## DATA BLOCK
■ ■ ■ ■
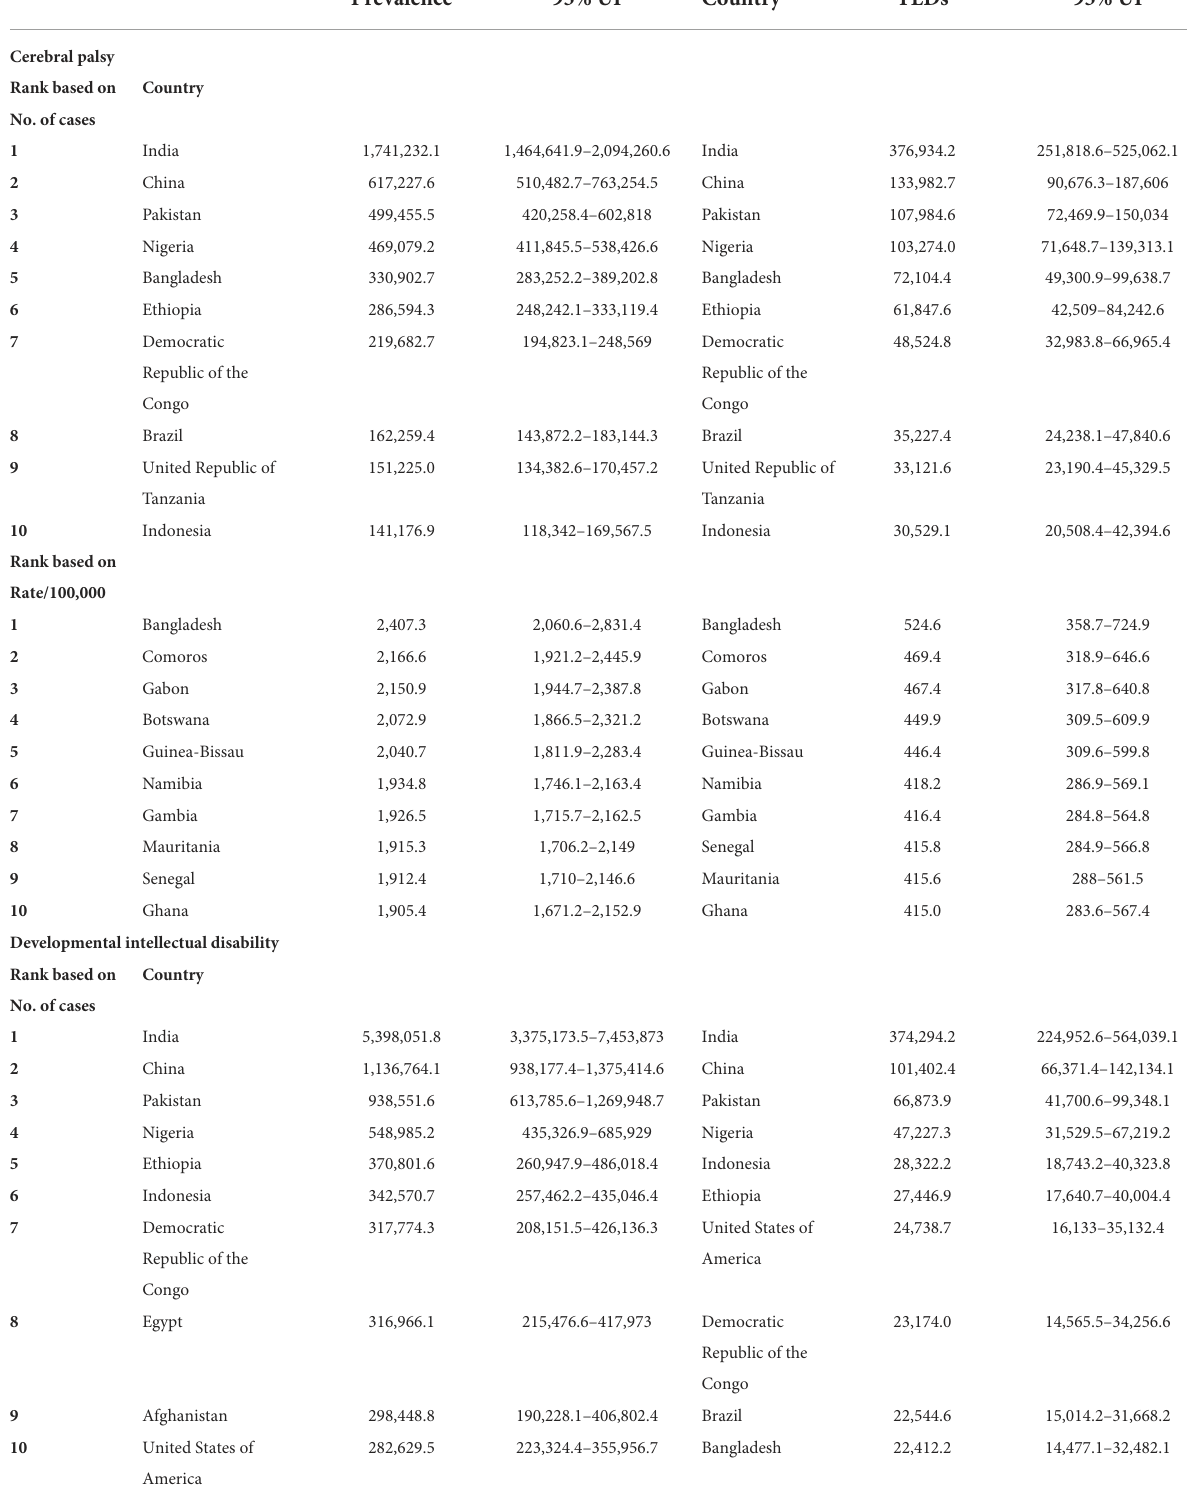
TABLE 2 Ten leading countries based on the prevalence of cerebral palsy and developmental intellectual disability and the YLDs among children under 5 years in 2019. Prevalence 95% UI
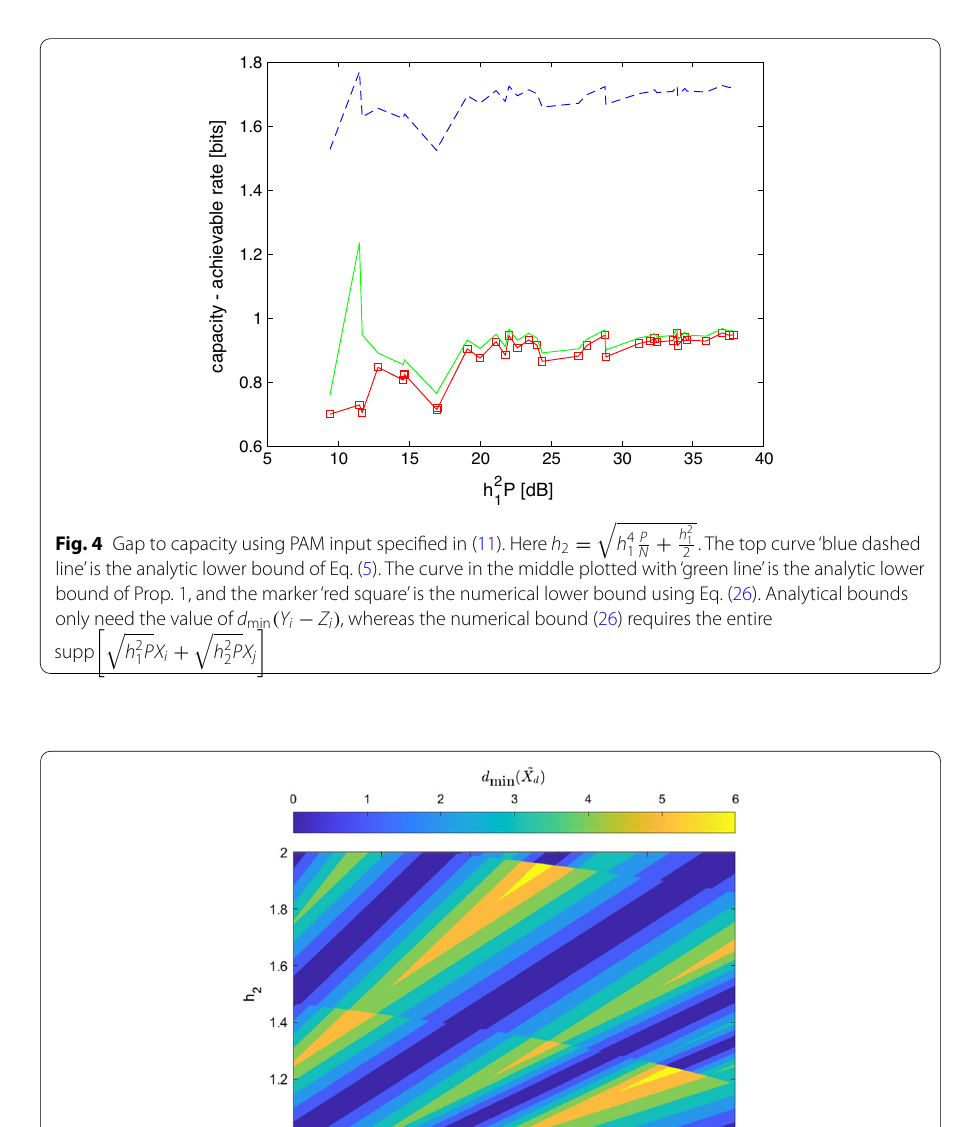
Fig. 5 Minimum distance. Minimum distance at the receiver Y 1 for the discrete constellation channel coefficients vary. Here P / N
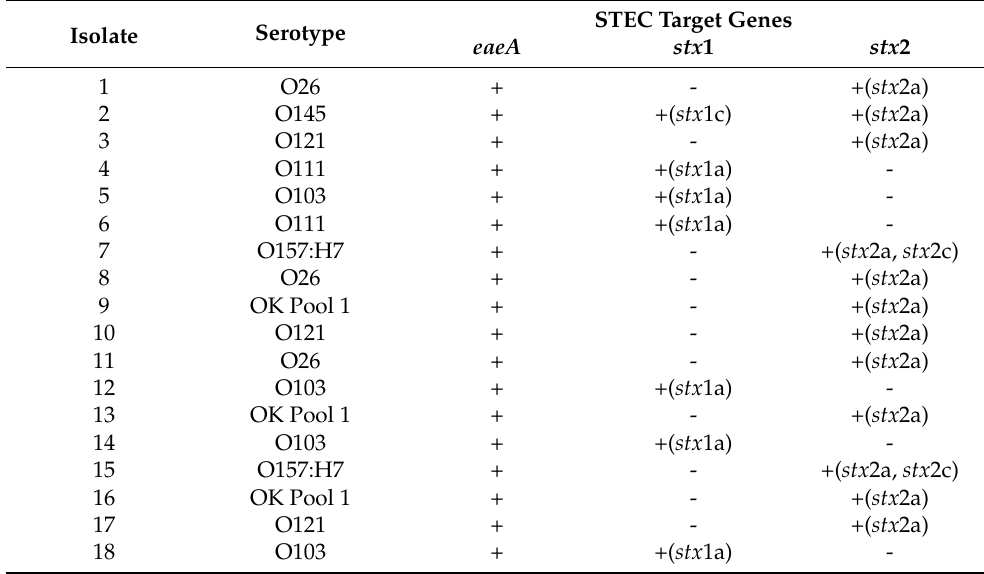
Table 3. Serotypes and virulence profile of isolated STEC in analyzed feed samples in a nine-year period (December 2012–November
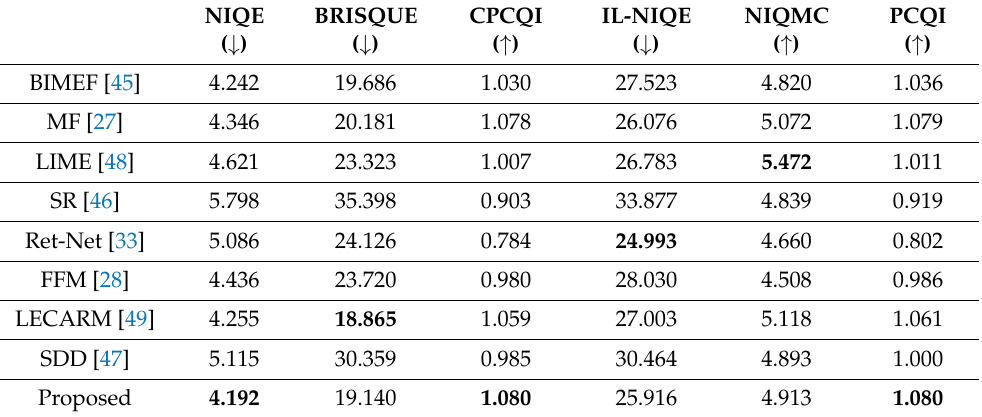
Table 1. Average value of six quantitative metrics of 104 images under different algorithms. NIQE BRISQUE ( ↓ ) ( ↓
■ ■ ■ ■
## TASK ITEM
Copy the full listing above exactly, apart from the pictures.

## TASK OUTPUT
TABLE 2 Ten leading countries based on the prevalence of cerebral palsy and developmental intellectual disability and the YLDs among children under 5 years in 2019. Prevalence 95% UI
Fig. 5 Minimum distance. Minimum distance at the receiver Y 1 for the discrete constellation channel coefficients vary. Here P / N
Table 3. Serotypes and virulence profile of isolated STEC in analyzed feed samples in a nine-year period (December 2012–November
Table 1. Average value of six quantitative metrics of 104 images under different algorithms. NIQE BRISQUE ( ↓ ) ( ↓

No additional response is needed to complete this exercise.